Consider that the average happiness score in the comparison word list is 5.3752 units.

Simple Plots

This leaves us with a total of 1239 tweets. Let's plot them over time and look at a histogram of the score.

ggplot(data = nhs, aes(x = created)) + geom_histogram()

## stat_bin: binwidth defaulted to range/30. Use 'binwidth = x' to adjust
## this.

plot of chunk firstplots

ggplot(data = nhs, aes(x = score)) + geom_histogram(aes(y = ..density..)) + 
    geom_density()

## stat_bin: binwidth defaulted to range/30. Use 'binwidth = x' to adjust
## this.

plot of chunk firstplots

Wordclouds

Everybody loves wordclouds right? Okay, maybe not. Let's divide up the tweets into three equal-sized groups ordered by score and do a wordcloud of the two extreme groups.

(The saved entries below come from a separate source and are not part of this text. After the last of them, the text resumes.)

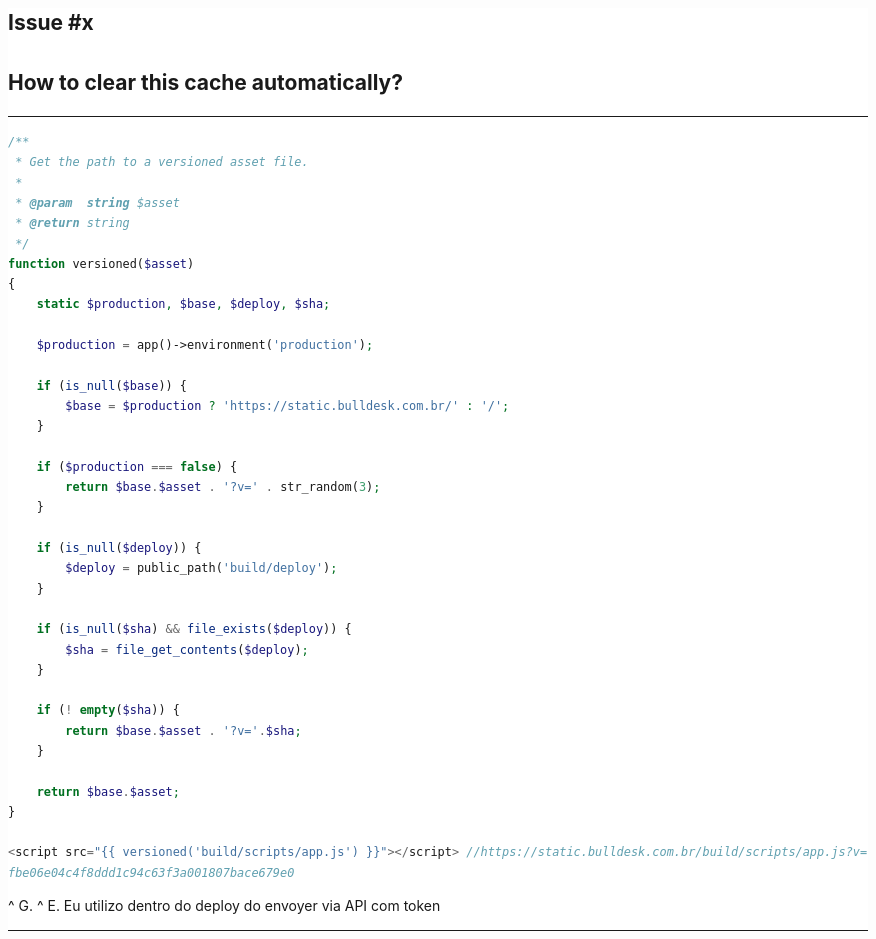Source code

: 
## Issue #x
## How to clear this cache automatically?

---

```php
/**
 * Get the path to a versioned asset file.
 *
 * @param  string $asset
 * @return string
 */
function versioned($asset)
{
    static $production, $base, $deploy, $sha;

    $production = app()->environment('production');

    if (is_null($base)) {
        $base = $production ? 'https://static.bulldesk.com.br/' : '/';
    }

    if ($production === false) {
        return $base.$asset . '?v=' . str_random(3);
    }

    if (is_null($deploy)) {
        $deploy = public_path('build/deploy');
    }

    if (is_null($sha) && file_exists($deploy)) {
        $sha = file_get_contents($deploy);
    }

    if (! empty($sha)) {
        return $base.$asset . '?v='.$sha;
    }

    return $base.$asset;
}

<script src="{{ versioned('build/scripts/app.js') }}"></script> //https://static.bulldesk.com.br/build/scripts/app.js?v=fbe06e04c4f8ddd1c94c63f3a001807bace679e0

```

^ G.
^ E. Eu utilizo dentro do deploy do envoyer via API com token

---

qs = quantile(nhs$score, probs = seq(0, 1, len = 4), na.rm = TRUE)
nhs$scoreQ = cut(nhs$score, qs)
pal = brewer.pal(11, "Spectral")
p1 = brewer.pal(9, "OrRd")[5:9]
p2 = brewer.pal(9, "PuBu")[5:9]
wordcloud(nhs[as.numeric(nhs$scoreQ) == 1, ]$filtered, max.words = 100, color = p1, 
    random.order = FALSE)

## Loading required package: tm

plot of chunk quants

wordcloud(nhs[as.numeric(nhs$scoreQ) == 3, ]$filtered, max.words = 100, color = p2, 
    random.order = FALSE)

plot of chunk quants

First we have the words found in the unhappiest tweets, and then the words found in the happiest tweets.

Sentiment in Time

First lets get a number of tweets for the end of February:

dailyTweets = list2df(getDailies("#nhs", 2013, 2, 21:28, 120, LMScoref))
ggplot(dailyTweets, aes(factor(when), score)) + geom_boxplot()

## Warning: Removed 11 rows containing non-finite values (stat_boxplot).

plot of chunk endfeb

Further

Obviously plenty of other things can be done here. Other visualisations, other means of sentiment analysis and so on. I'd like to investigate using the tm package and treating the tweets as a corpus data structure. The statistical measures could also be a bit more robust - currently only one or two words are enough to rate a tweet at an extreme of the scale, but in only 140 characters there's not a lot you can do.

I'd also like to be able to get more historical tweets - currently I only seem to be able to get back a few days with the searchTwitter function.